Она до самого конца не знала,
кто причиняет ей боль.
Судьба
Облаченная в длинную тогу, я неподвижно сидела в позе лотоса посреди поля. Вокруг лежали камни из Дельф.
Я начала коллекционировать их еще в детстве. Тысячи лет назад.
Мои ладони раскрыты и расслаблены.
Голова запрокинута.
Трубка зажата в зубах.
Я вдохнула дым благовоний, и боль распространилась по телу пульсацией, стоило активировать свой дар.
Мысли заполнили узоры, числа и вероятности – слишком многочисленные, чтобы в них разобраться.
Путь существования был лишь случайностью, а случайность – круговоротом событий.
Жгучие ощущения сливались в агонию, но я продолжала вдыхать дым, сдерживая натиск.
Бессмысленные образы сплетались в таинственные слова.
Они говорили со мной:
Пропавшее дитя изменит то, что было,
Цепью судьбы связав себя с бойцами смерти;
Или Титанов род захватит землю,
И мир погрязнет в пламени войны.
Я распахнула глаза.
Мрачные предзнаменования отзывались горечью на языке, и пути вероятностей разбегались по костному мозгу во всем моем древнем теле.
Спартанский дар в моей крови требовал действий, а я никогда не избегала неприятного выбора. Поэтому я выжила, а мои соплеменники погибли.
Будущее балансировало передо мной на острой грани: апокалипсис и мир были двумя сторонами одной медали.
И выпасть могла любая из них.
Нужно было действовать. В конце концов, nullum magnum ingenium sine mixtura dementiae fuit.
Не бывало великого ума без примеси безумия.
Тяжело вдыхая дым и превозмогая боль в суставах, я поднялась на ноги и спотыкаясь побежала через поле, во дворец, где меня встретил длинный устланный белым мрамором холл.
Фиолетовые глаза и белые волосы отражались в висящих на стенах зеркалах, когда я проходила мимо.
Добравшись до двери из оникса, ведущей во внутренние комнаты, я толкнула ее, даже не постучавшись. Створки распахнулись.

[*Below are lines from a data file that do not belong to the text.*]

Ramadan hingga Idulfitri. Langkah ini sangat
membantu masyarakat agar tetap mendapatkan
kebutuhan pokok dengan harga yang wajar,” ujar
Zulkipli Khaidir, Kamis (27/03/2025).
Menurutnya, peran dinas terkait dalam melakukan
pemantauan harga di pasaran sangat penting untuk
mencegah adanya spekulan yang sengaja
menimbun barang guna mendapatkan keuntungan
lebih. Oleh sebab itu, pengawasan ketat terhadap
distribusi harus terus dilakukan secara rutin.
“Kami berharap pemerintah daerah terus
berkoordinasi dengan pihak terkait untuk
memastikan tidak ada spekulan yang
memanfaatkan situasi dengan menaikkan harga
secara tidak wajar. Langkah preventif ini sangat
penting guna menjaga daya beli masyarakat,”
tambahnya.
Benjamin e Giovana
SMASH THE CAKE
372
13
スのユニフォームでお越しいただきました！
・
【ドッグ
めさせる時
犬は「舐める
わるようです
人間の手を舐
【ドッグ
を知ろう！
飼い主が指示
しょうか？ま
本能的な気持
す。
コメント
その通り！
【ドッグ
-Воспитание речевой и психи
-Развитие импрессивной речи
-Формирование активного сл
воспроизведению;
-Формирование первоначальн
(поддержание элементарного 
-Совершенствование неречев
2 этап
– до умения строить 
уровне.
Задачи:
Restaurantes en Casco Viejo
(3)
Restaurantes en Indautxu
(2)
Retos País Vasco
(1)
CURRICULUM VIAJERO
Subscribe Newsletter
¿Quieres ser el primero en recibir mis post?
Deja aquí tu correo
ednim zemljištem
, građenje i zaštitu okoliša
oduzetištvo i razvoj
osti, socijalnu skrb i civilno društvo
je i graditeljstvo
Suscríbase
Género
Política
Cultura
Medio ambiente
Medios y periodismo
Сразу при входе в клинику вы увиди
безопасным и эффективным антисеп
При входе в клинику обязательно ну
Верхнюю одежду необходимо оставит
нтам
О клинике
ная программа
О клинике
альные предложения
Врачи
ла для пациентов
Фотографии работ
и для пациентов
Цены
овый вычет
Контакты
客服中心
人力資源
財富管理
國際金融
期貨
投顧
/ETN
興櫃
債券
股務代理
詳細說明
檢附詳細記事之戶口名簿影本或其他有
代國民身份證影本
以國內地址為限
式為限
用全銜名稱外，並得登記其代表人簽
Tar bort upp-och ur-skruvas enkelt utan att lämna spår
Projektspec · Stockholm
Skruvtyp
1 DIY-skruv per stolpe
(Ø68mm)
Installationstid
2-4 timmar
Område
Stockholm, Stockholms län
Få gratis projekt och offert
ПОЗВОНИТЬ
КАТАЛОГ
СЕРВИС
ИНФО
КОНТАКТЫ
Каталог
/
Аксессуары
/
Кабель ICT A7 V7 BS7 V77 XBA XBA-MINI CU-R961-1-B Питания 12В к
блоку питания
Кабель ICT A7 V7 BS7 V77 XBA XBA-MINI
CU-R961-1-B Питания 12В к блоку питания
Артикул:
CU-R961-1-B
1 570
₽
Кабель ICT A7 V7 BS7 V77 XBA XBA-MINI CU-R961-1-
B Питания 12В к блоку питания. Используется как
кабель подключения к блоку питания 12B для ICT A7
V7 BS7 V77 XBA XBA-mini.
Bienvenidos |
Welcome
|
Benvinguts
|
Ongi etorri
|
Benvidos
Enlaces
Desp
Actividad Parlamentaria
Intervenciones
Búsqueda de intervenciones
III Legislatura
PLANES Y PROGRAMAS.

Члены Федерации стояли на большой арене за золотыми трибунами и спорили.
Все разом повернулись ко мне.
Громыхнуло.
Все пали на колени.
Вынув трубку изо рта, я взмахнула ею в воздухе.
– Закон о замужестве, от которого мы отказались, нужно принять. Сегодня же, – прохрипела я. – Утвердить двадцать шесть лет как возраст обязательного вступления в брак.
Комната заполнилась негодующими голосами.
– Но речь шла о столетии! – прокричал кто-то. – Двадцать шесть – слишком молодой возраст для выбора единственного супруга на всю бессмертную жизнь!
Я подняла руку в воздух. Все замолчали. Сразу же.
– Это еще не все, – продолжала я. – Харон и Август должны стать профессорами в Горниле этого года.
Все недоуменно потупились.
– Зачем? – спросил Зевс, прищурившись. Преклонив колено, он стоял у трибуны в центре комнаты. Молнии сновали по его коже.